◆ **Task requirements**
Take each line of the records below that contains the string "linejoin" and copy it.

◆ **Data records**
++++++++++
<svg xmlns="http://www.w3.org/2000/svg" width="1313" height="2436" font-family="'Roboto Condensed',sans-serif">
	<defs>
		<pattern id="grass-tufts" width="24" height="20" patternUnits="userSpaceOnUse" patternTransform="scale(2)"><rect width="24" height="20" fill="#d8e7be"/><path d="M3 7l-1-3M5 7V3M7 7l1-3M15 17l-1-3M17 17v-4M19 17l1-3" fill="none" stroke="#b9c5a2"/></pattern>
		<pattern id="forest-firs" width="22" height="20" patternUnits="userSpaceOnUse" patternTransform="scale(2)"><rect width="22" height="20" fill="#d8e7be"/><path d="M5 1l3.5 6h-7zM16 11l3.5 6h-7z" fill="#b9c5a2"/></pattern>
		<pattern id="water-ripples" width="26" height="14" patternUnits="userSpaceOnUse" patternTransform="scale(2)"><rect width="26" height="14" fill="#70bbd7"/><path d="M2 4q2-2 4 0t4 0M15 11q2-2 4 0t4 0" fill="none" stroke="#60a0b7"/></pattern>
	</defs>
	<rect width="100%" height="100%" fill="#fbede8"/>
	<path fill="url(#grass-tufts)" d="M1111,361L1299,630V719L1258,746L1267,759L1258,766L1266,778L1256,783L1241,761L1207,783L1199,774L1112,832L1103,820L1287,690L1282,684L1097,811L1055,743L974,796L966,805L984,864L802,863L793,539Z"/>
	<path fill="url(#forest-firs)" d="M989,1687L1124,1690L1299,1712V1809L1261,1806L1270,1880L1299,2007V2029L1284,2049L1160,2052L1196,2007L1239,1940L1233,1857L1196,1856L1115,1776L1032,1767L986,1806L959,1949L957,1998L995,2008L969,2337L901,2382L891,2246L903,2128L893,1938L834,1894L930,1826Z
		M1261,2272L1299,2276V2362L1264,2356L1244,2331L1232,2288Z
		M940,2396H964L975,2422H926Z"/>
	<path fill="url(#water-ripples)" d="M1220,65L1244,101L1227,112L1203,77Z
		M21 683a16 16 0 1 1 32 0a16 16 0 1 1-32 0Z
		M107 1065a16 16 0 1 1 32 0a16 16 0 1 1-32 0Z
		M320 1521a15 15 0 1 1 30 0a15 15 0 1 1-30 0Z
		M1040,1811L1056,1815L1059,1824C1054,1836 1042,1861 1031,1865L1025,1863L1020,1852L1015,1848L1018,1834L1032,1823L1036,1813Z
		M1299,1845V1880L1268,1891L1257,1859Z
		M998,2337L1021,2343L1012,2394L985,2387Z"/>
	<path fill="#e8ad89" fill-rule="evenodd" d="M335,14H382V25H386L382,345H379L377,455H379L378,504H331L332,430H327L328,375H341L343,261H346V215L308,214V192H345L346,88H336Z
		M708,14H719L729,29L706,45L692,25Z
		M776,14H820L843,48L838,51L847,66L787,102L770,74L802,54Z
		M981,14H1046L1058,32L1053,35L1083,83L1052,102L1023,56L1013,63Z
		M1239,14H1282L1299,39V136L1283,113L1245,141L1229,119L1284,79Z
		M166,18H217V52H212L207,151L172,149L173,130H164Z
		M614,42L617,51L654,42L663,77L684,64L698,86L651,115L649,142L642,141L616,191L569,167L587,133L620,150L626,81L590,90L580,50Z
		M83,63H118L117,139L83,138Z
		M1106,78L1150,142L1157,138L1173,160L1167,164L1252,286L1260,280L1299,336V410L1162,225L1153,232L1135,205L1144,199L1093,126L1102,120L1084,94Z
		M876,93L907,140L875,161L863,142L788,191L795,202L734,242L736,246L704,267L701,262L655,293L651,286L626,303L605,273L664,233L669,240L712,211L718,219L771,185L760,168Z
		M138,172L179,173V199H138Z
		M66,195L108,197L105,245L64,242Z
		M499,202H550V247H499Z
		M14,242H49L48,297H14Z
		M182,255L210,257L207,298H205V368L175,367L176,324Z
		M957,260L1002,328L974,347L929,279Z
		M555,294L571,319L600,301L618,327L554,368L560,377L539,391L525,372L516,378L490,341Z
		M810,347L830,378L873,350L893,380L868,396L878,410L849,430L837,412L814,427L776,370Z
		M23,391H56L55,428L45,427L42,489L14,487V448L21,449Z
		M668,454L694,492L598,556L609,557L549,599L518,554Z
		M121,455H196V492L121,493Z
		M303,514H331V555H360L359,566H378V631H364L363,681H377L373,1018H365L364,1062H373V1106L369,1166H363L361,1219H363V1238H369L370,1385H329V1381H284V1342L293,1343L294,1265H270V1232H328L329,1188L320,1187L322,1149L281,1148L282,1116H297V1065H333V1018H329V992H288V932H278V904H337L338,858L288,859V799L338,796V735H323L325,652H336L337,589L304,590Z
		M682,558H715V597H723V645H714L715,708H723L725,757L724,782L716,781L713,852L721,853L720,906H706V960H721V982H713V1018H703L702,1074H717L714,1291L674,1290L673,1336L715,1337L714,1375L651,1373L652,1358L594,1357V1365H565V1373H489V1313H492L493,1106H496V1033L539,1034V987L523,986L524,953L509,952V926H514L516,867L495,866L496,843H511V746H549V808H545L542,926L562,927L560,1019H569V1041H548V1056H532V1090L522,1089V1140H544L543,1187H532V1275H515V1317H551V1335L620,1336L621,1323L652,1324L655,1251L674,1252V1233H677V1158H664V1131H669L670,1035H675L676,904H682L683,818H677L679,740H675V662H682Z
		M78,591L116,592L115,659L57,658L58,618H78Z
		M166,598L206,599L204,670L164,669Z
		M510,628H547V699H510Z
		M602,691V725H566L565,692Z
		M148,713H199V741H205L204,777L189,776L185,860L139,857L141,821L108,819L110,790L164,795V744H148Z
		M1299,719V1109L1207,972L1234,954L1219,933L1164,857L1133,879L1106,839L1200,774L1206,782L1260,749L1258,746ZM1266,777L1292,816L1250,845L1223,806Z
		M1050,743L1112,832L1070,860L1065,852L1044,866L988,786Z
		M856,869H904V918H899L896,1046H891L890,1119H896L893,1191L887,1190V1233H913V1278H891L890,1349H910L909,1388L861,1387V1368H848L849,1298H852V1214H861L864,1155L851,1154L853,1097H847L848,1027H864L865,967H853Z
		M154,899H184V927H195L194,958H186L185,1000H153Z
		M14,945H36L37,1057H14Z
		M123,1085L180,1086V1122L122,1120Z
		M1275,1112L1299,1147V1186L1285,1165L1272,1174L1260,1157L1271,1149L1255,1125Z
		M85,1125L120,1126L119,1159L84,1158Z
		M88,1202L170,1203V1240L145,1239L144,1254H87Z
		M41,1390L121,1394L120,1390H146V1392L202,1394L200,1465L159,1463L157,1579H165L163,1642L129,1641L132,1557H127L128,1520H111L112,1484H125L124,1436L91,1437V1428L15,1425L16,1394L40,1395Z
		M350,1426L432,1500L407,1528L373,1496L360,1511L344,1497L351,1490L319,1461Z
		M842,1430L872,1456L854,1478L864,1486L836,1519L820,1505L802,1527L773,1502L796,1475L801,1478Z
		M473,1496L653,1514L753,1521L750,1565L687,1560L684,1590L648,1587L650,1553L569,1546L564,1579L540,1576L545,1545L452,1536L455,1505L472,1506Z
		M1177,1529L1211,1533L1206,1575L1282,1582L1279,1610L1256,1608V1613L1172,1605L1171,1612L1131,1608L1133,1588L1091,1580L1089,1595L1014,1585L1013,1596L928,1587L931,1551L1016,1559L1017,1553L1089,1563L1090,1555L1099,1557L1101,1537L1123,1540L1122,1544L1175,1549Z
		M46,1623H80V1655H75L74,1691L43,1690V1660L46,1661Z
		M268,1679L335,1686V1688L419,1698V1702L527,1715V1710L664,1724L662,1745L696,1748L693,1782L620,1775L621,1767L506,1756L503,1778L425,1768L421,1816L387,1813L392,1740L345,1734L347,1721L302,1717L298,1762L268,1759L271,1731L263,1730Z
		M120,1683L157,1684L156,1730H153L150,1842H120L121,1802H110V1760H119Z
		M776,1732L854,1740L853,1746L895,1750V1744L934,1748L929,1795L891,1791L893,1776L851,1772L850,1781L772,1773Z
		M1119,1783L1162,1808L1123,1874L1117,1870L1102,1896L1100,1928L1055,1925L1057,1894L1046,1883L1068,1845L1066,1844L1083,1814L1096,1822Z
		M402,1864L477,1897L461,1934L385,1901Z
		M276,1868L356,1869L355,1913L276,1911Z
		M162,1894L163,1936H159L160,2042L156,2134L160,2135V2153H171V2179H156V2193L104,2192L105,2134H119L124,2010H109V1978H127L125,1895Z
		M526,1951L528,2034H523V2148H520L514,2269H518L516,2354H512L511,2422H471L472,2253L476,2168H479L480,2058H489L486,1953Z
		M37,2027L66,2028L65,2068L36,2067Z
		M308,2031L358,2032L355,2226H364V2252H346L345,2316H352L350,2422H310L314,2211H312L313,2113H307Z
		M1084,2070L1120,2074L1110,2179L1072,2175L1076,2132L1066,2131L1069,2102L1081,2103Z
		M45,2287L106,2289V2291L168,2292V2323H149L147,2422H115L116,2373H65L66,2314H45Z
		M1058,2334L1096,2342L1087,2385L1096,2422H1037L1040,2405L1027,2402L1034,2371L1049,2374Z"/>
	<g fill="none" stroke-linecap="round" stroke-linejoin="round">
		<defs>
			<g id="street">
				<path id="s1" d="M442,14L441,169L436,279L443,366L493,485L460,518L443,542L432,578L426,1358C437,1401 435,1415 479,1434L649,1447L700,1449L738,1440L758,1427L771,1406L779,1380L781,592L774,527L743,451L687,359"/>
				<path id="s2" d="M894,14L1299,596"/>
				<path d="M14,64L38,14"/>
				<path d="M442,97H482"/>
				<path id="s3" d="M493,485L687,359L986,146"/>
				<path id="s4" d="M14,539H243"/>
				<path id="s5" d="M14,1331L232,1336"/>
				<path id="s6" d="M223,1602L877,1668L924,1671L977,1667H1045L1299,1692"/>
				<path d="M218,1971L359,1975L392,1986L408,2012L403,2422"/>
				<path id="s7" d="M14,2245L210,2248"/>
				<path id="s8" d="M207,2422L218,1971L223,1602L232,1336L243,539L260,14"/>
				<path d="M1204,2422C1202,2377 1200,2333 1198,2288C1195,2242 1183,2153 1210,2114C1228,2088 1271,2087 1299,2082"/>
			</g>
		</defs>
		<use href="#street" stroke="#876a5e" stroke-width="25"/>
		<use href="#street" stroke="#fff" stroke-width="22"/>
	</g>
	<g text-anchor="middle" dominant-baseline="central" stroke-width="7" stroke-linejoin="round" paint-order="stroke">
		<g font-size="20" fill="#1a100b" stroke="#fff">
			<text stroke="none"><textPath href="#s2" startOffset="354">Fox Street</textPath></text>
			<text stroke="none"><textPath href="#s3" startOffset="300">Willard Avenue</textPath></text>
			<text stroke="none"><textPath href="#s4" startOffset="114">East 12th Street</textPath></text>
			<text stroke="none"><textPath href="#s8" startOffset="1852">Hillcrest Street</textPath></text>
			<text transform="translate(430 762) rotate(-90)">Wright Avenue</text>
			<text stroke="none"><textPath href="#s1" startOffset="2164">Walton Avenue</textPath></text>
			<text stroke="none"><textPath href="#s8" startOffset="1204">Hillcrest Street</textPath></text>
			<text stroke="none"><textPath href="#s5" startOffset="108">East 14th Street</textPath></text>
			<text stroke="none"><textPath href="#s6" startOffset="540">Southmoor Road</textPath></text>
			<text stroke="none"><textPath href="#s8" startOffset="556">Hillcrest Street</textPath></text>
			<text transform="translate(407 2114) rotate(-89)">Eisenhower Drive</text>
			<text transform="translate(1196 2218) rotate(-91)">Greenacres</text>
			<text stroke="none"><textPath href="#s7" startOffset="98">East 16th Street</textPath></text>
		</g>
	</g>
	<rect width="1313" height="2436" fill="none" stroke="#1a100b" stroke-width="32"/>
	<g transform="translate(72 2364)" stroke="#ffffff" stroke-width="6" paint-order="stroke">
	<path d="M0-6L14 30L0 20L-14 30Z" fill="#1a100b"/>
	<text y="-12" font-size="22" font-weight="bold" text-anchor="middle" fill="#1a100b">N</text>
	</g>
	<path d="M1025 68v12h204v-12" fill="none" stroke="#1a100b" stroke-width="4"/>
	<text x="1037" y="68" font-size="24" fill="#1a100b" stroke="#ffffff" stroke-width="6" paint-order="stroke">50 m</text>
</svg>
++++++++++
◆ **Answer to the problem**
	<g fill="none" stroke-linecap="round" stroke-linejoin="round">
	<g text-anchor="middle" dominant-baseline="central" stroke-width="7" stroke-linejoin="round" paint-order="stroke">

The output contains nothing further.